BEGIN Dataset extract

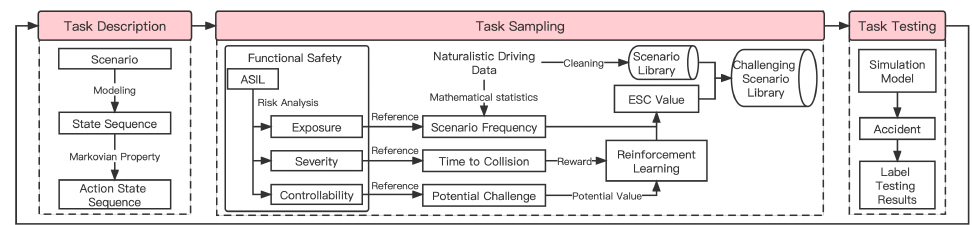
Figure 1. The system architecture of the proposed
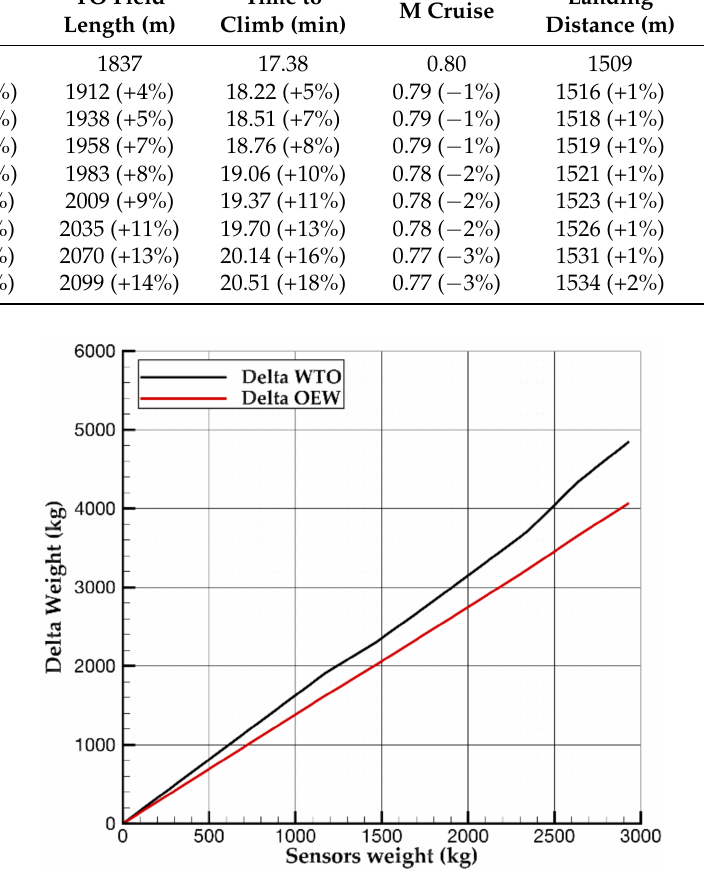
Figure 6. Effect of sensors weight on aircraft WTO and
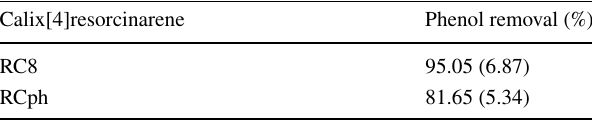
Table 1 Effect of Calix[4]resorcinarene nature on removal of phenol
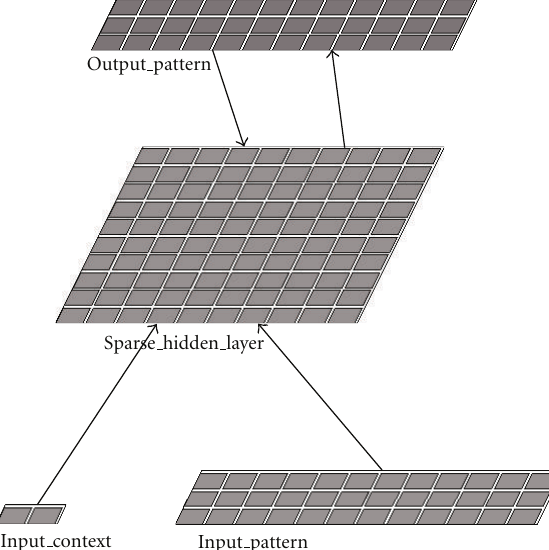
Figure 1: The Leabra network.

END Dataset extract

__Your assignment__
The expected answer is every line above in which the word "Figure" appears.

__Solution below__
Figure 1. The system architecture of the proposed
Figure 6. Effect of sensors weight on aircraft WTO and
Figure 1: The Leabra network.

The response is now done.